Parallellisme in de biologie is een opkomst in de evolutielevende wezens met vergelijkbare kenmerken en eigenschappen, die zijn gevormd uit dezelfde primordia en op een enkele genetische basis, maar dit gebeurt onafhankelijk van elkaar.

parallellisme in de biologie

Het belangrijkste verschil met convergentie

Maar deze vorm moet worden onderscheiden van convergentie- wanneer vergelijkbare eigenschappen ook onafhankelijk voorkomen, maar de genetische basis voor hun uiterlijk anders is.
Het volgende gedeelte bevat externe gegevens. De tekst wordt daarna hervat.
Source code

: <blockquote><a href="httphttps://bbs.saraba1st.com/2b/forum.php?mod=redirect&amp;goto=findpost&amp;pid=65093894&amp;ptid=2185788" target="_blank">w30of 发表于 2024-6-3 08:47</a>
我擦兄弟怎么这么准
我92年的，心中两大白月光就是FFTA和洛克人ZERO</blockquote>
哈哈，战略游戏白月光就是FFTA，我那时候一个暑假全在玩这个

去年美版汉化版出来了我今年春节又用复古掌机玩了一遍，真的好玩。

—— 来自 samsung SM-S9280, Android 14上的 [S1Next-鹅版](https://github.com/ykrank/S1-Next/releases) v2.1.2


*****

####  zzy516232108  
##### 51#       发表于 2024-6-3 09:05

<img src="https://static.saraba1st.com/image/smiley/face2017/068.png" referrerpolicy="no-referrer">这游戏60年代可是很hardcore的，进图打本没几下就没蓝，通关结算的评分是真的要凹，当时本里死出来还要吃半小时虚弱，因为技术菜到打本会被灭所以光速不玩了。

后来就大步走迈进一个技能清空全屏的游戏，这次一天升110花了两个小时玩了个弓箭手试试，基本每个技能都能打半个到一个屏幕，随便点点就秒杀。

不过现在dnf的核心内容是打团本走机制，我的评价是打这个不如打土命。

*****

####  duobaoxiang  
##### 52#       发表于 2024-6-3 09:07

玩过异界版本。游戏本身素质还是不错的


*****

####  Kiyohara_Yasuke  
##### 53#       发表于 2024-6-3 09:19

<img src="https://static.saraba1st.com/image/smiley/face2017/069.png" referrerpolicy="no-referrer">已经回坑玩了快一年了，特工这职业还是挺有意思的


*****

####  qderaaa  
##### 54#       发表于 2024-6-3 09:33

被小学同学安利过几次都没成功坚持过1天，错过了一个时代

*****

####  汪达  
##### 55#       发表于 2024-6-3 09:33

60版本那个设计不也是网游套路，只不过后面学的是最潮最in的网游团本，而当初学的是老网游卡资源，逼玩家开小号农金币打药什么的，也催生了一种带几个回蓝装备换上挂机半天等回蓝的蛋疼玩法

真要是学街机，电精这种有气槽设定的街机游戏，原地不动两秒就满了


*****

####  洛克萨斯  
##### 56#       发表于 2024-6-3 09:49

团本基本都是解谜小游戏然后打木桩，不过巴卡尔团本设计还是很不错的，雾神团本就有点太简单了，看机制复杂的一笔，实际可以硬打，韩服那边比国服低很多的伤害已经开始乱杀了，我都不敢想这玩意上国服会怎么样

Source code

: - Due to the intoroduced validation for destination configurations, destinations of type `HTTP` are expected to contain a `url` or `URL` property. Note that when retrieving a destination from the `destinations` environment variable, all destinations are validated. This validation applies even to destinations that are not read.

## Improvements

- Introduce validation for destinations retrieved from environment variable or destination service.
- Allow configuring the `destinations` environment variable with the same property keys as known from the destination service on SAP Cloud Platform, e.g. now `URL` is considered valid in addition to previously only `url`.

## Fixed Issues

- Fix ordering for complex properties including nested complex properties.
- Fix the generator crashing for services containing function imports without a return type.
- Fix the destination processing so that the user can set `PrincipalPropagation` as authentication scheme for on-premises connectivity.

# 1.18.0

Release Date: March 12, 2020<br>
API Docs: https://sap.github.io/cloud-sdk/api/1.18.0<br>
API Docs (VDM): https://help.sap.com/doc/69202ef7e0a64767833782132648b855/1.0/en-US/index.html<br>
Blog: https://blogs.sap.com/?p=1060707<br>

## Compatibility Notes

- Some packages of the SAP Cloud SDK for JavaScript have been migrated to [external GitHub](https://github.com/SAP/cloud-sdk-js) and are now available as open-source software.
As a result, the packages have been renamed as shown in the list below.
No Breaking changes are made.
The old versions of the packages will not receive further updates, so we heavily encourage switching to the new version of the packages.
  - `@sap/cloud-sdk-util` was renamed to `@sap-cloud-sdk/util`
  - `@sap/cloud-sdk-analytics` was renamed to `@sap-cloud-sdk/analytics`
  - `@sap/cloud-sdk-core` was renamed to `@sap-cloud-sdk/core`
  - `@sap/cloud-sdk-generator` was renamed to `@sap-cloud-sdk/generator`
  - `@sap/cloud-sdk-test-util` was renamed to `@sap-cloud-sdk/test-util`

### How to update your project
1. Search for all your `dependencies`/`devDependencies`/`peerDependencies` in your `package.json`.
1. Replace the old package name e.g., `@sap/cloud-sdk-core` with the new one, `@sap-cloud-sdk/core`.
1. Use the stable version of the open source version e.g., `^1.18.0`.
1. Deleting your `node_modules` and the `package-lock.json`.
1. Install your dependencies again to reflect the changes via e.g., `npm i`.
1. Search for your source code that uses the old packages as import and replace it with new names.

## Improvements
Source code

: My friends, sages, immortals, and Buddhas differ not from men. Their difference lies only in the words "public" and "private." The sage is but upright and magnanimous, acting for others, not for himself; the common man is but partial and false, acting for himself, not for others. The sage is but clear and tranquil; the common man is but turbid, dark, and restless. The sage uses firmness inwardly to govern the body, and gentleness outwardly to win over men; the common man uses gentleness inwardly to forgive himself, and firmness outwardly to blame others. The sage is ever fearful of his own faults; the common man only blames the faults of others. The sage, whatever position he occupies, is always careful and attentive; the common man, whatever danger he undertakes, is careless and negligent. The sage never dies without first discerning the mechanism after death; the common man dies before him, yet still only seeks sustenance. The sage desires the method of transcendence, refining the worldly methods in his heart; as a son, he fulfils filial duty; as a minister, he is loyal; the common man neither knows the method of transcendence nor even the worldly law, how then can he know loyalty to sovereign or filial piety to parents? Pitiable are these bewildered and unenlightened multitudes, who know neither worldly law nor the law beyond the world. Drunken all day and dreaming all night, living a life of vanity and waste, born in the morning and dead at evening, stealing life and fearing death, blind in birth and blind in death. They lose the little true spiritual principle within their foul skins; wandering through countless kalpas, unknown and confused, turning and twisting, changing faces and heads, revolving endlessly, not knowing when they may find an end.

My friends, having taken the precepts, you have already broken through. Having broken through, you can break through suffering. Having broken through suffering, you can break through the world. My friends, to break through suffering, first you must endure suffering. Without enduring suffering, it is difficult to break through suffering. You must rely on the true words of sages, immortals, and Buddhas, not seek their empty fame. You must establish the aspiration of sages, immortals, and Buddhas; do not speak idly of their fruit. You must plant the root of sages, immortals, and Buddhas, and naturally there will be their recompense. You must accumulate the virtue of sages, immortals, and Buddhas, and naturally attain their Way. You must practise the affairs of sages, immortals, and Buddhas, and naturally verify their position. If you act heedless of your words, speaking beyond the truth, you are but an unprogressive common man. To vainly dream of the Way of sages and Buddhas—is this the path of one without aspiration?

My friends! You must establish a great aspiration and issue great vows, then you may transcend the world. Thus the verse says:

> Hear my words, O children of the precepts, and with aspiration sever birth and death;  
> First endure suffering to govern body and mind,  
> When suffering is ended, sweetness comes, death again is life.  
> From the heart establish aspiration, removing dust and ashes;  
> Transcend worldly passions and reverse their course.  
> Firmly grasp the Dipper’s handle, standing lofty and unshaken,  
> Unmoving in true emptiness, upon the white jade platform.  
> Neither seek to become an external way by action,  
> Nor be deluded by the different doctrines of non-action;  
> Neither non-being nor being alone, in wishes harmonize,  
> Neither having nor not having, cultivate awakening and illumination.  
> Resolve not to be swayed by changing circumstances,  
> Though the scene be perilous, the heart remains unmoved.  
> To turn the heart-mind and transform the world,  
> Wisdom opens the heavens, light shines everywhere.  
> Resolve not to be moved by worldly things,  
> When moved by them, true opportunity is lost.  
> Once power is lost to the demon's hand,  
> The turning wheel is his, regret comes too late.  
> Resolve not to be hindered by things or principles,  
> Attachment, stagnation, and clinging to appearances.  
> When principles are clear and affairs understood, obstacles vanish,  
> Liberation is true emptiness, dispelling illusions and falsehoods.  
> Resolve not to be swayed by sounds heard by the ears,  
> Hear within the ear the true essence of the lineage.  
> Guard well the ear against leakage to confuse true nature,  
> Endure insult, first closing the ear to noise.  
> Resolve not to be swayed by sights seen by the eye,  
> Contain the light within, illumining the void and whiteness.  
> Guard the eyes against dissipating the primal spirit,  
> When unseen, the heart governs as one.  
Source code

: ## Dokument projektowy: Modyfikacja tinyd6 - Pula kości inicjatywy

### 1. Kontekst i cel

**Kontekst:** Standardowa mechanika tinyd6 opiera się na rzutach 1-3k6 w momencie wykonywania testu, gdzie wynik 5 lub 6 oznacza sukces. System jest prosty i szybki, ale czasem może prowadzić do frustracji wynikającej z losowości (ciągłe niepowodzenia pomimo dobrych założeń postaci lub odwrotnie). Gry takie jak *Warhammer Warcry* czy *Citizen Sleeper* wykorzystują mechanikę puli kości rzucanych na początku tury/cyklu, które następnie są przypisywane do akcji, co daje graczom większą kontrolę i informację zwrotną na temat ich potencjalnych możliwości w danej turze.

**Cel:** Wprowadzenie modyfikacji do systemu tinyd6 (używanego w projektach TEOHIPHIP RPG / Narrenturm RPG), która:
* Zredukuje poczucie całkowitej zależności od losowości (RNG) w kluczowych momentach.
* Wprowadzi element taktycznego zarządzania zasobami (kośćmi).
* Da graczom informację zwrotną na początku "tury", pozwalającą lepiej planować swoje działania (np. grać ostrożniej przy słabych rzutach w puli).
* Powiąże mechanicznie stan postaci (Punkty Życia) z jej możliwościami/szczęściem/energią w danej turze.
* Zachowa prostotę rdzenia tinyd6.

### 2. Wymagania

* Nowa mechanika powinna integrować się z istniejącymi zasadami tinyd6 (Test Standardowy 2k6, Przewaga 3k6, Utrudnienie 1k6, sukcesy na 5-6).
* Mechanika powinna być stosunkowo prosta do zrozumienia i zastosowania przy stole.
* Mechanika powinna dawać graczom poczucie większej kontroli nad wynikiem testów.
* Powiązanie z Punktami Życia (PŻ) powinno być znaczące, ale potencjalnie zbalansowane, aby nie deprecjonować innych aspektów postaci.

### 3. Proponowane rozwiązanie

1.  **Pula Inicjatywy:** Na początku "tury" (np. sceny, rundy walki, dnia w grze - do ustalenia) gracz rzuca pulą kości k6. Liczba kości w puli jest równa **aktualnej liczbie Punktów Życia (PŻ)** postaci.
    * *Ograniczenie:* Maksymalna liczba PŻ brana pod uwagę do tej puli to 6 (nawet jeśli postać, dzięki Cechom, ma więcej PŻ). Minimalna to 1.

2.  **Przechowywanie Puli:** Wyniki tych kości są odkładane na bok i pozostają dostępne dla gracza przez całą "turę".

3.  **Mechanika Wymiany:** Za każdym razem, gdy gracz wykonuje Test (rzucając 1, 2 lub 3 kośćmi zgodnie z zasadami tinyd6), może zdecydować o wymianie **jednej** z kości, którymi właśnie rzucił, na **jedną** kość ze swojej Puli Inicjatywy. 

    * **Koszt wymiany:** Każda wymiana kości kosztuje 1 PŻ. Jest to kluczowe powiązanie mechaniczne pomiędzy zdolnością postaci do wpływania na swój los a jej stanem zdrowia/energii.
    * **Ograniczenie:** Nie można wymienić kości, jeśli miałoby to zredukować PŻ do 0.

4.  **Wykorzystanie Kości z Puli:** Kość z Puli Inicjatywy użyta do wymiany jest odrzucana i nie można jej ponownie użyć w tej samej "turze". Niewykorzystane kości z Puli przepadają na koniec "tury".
Zowel daar als daar zijn er gemeenschappelijke kenmerken in de structuur van het lichaam, maar de diersoorten zijn verschillend.

Vertaald uit het Grieks betekent parallelos"wandelen naast". Parallellisme in de biologie is de evolutionaire ontwikkeling van genetisch nauwe groepen op basis van de kenmerken die ze hebben geërfd van gemeenschappelijke voorouders. Bepaalde overeenkomsten en eigenschappen in parallellisme maken het mogelijk om de eenheid van de oorsprong van deze levende organismen aan te geven, evenals de aanwezigheid van vergelijkbare omstandigheden en habitats.